In developing “Police Story” for NBC, Wambaugh “insisted on two nonnegotiable conditions: that the show be as realistic and down-to-earth as possible, and that the show be an anthology series so that it would be possible to show protagonists who are imperfect, unlikable, and even doomed,” Valdivia explains in his review.

The creative freedom that came with the anthology format meant that there could be some episodes where the bad guys got away, where the protagonist dies, where the cop “makes a crucial mistake or bad judgment and ends up losing badly, just like in real life. That’s what police work is about, as Wambaugh himself has said, and it helps ground the show in realism,” DVD Verdict’s Valdivia makes clear.

“Police Story” was followed by the TV movie “Police Story: Confessions of a Lady Cop” (1980), starring Karen Black.

Despite his interest in realism — or perhaps because of it — Wambaugh brought comedy to some of his work. His comic novel “The Choirboys” was adapted into a Robert Aldrich-directed feature in 1977, but while Wambaugh was an uncredited contributor to the adapted screenplay, he ultimately distanced himself from the final film, which starred Charles Durning, Perry King, Tim McIntire, Randy Quaid and Burt Young.

After the adaptation of “The Onion Field” came the 1980 feature adaptation “The Black Marble,” with Harold Becker again in the director’s chair and Wambaugh again adapting his own novel. Robert Foxworth and Paula Prentiss starred in what was a romantic comedy in a police setting, with Foxworth as a possibly mentally ill Russian LAPD officer who falls into a relationship with his partner, played by Prentiss. Roger Ebert called “The Black Marble” an “unusual and distinctive comedy.”

An HBO TV movie based on Wambaugh’s “The Glitter Dome” and starring James Garner, Margot Kidder and John Lithgow aired in 1984.

Wambaugh adapted his own novel for the 1987 CBS miniseries “Echoes in the Darkness,” starring Peter Coyote, Stockard Channing, Robert Loggia and Peter Boyle in the true story of the murder of a Pennsylvania teacher and her two children in 1979.

The author served as supervising producer on 1992 TV movie “From the Files of Joseph Wambaugh: A Jury of One,” starring John Spencer, and he adapted his own novel and exec produced the 1993 TV movie “Fugitive Nights: Danger in the Desert,” starring Sam Elliott and Teri Garr.

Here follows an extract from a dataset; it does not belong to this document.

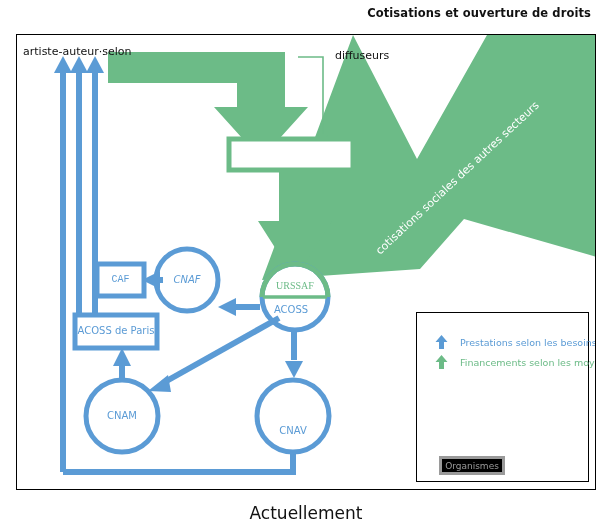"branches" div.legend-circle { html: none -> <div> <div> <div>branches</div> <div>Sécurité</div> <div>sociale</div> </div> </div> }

Joseph Aloysius Wambaugh, Jr. was born in East Pittsburgh, Pennsylvania, the son of a police officer. He did a stint in the Marines, earned bachelor’s and master’s degrees at Cal State Los Angeles and joined the LAPD in 1960. Over the course of 14 years, he worked his way from patrolman to detective sergeant at the department’s Hollenbeck station.

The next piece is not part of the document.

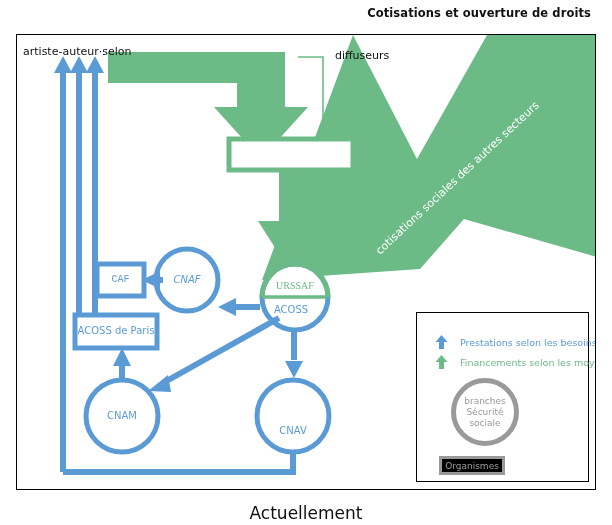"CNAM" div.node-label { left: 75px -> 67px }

“The New Centurions” was Wambaugh’s first book (published in 1971), and first work to be adapted. It was made into a 1972 film directed by Richard Fleischer and starring George C. Scott, Stacy Keach and Jane Alexander.

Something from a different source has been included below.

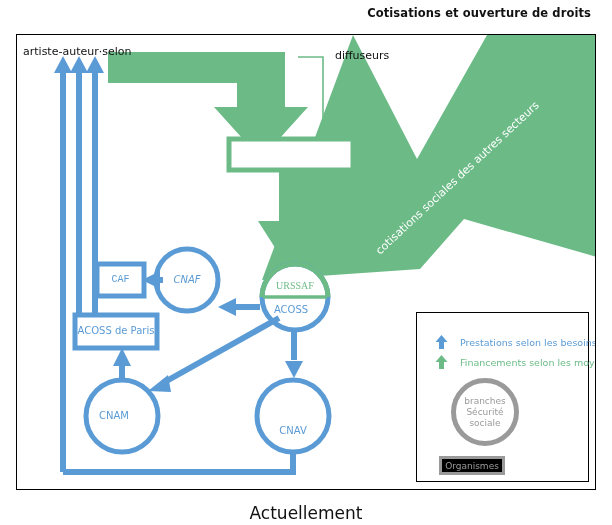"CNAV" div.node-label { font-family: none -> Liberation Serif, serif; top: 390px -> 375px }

The next year his 1972 novel “The Blue Knight” was adapted into an NBC miniseries that starred William Holden and Lee Remick, which was followed by a 1975-76 TV series of the same name that starred George Kennedy.

As his celebrity grew, he sometimes found himself “hounded for autographs by the people he put in handcuffs,” according to the 2008 NPR profile. On the other hand, the Los Angeles police chief was miffed by portrayals of flawed L.A. cops in Wambaugh’s early novels.

He left the LAPD in the mid-’70s, after returning from the leave of absence he took to write “The Onion Field.” Wambaugh told Palm Springs Life in August 2007 that his fellow cops “showing deference to me was pretty unbearable. If they’d shown more resentment or jealousy, it would have been easier to deal with, but they didn’t. They were sweet. They held open doors for me. And that was worse.”

NPR revealed that little had changed in 2008: “Joe Wambaugh is treated like a star when he visits the Hollywood police station he helped immortalize. Framed posters of his movies hang on the walls, and when he shows up, he’s invited to address the baby-faced officers during roll call.”

Wambaugh wrote works of nonfiction as well, but returned to a fictional depiction of the LAPD with his “Hollywood Station” novels beginning in 2006.

Wambaugh taught screenwriting courses in the 2000s as a guest lecturer in UC San Diego’s theater department.

He is survived by his wife Dee, a daughter, a son, two grandchildren and two great-grandchildren.